2. Explain why water molecules are polar. Oxygen has a stronger affinity (electronegativity) for electrons than hydrogen, therefore, the electrons spend more time hovering around the oxygen nucleus. This gives the oxygen a slightly negative charg), the hydrogen a slightly positive charge. This phenomenon creates a polar molecule, a molecule that has positive and negative charges on it.
Mini Lab #1: Penny Lab
In this mini-lab, you will count test the number of drops of water, oil, and alcohol that will fit on the head of a penny. Make your predictions here and on the white board in the front of the class room:
# drops of oil
# drops of alcohol
# drops of water
Place your 3 pennies on the tray and or paper towel
Using the liquids in the plastic dropper bottles, carefully count the number of drops of each substance you can place on a penny before the penny overflows. Don’t cross-contaminate the liquids!
Record results on white-board.
Record class-wide results on the table below.
Data Table #1: Penny drops
# of drops of oil
# of drops of alcohol
# of drops of water
Class Prediction (Average)
Class Results (Average)
On a piece of plastic or on the tray, place one drop of water next to one drop of alcohol and one drop of oil, about 1 inch apart (do not mix!), Draw what you see.
Draw a molecular drawing of the water drop (more than one molecule - refer to your drawing in #1).
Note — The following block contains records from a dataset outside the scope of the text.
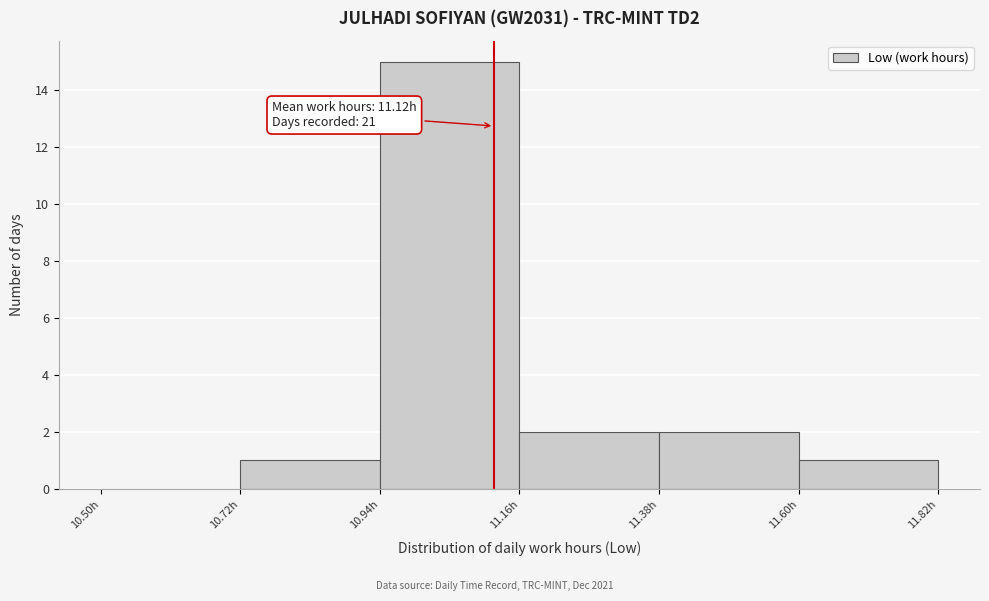

Which range on the x-axis has the tallest bar?

10.94 to 11.16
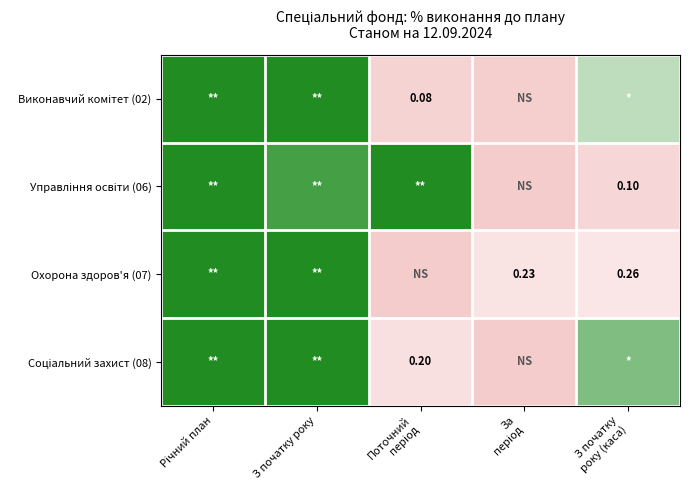

How many data points in Охорона здоров'я (07) are above 0?

4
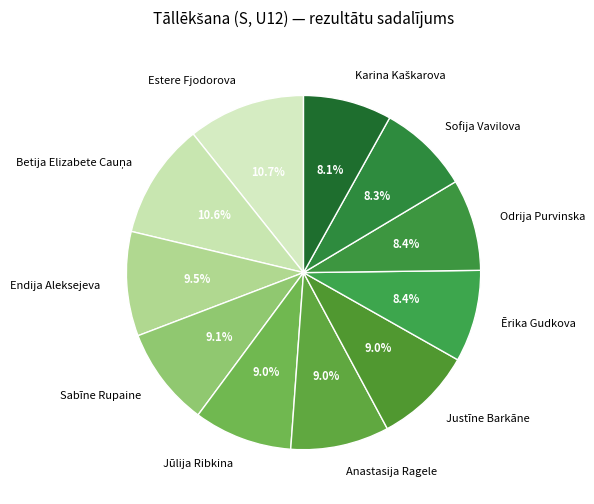

To the nearest percent, what portion does Odrija Purvinska represent?

8%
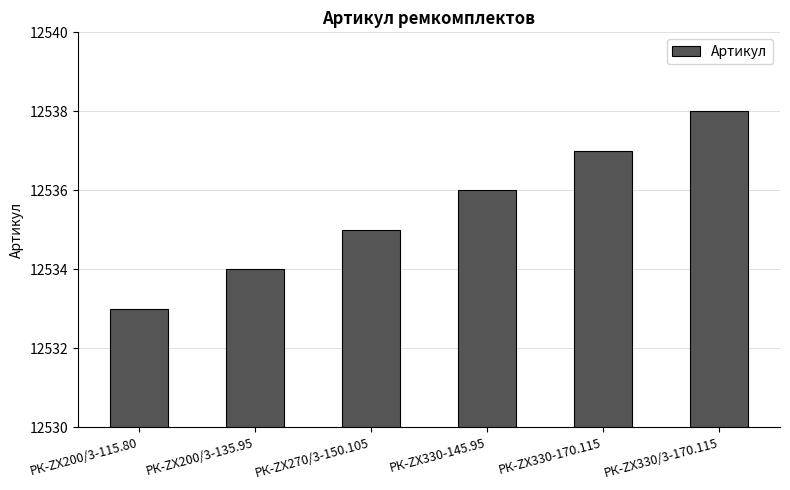

Reading left to right, transcribe all the data shown in this chart.

РК-ZX200/3-115.80=12533	РК-ZX200/3-135.95=12534	РК-ZX270/3-150.105=12535	РК-ZX330-145.95=12536	РК-ZX330-170.115=12537	РК-ZX330/3-170.115=12538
Name and indicate the type of bond that holds the molecules together.
Explain your results in terms of adhesion, hydrogen, and cohesion. What phenomenon is going on here? Explain why the 3 substances have different drop shapes. (Refer to your book and background reading).
Water: water molecules adhere to table, they cohere to each other, Hydrogen bonds are formed between molecules, top has more H-bonds which gives it surface tension. Creates a dome shape.
Oil: viscous material (thick) creates a dome shape
Alcohol: Neither viscous nor has H-bonds and therefore does not create a dome shape.
Mini Lab #2: Sink or Swim
Fill a Petri dish with water and sprinkle the surface with black pepper.
Why does the pepper float?
Surface tension of water (more H-bonds at surface because there are less neighboring water molecules) keeps pepper afloat. Pepper IS NOT less dense than water.
Dip the end the end of the toothpick into dish soap then touch the surface of the water. Watch closely this happens fast!
What happened? Why?
Pepper spread out to sides and some sank. Soap is an amphipathic material which reacts with water and breaks the H-bonds therefore breaking the surface tension
Explain how detergents act in molecular terms, considering the cohesion among water molecules and the effects of amphipathic molecules on cohesion.
The charged side of an amphipathic molecule can interact with polar water molecules –it disrupts the H-bonds which destroys the cohesive nature of water.
Explain some of the consequences of oil spills in the sea. What effects do they have on sea life and bird life, and what methods would be used to clean up oil spills?
A small amount of oil will form a monolayer of molecules on the surface of the water, and the monolayer can be seen as a sheen. This is what often occurs in oil spills, making a slick on the surface of the water that is difficult to clean up. The heavier oil in spills forms a coating on any animals that pass through it, often killing them because the coating restricts their movements and oxygen exchange processes, and its toxins are absorbed through their skins.
Mini Lab #3: How a 200 foot tree gets water to its top
Locate the piece of celery that has been soaking in red water for a couple of hours.
Describe what you see.
Red dye up to the top of the celery
Explain what has happened using biological terms from this lab. (How does water go against gravity?)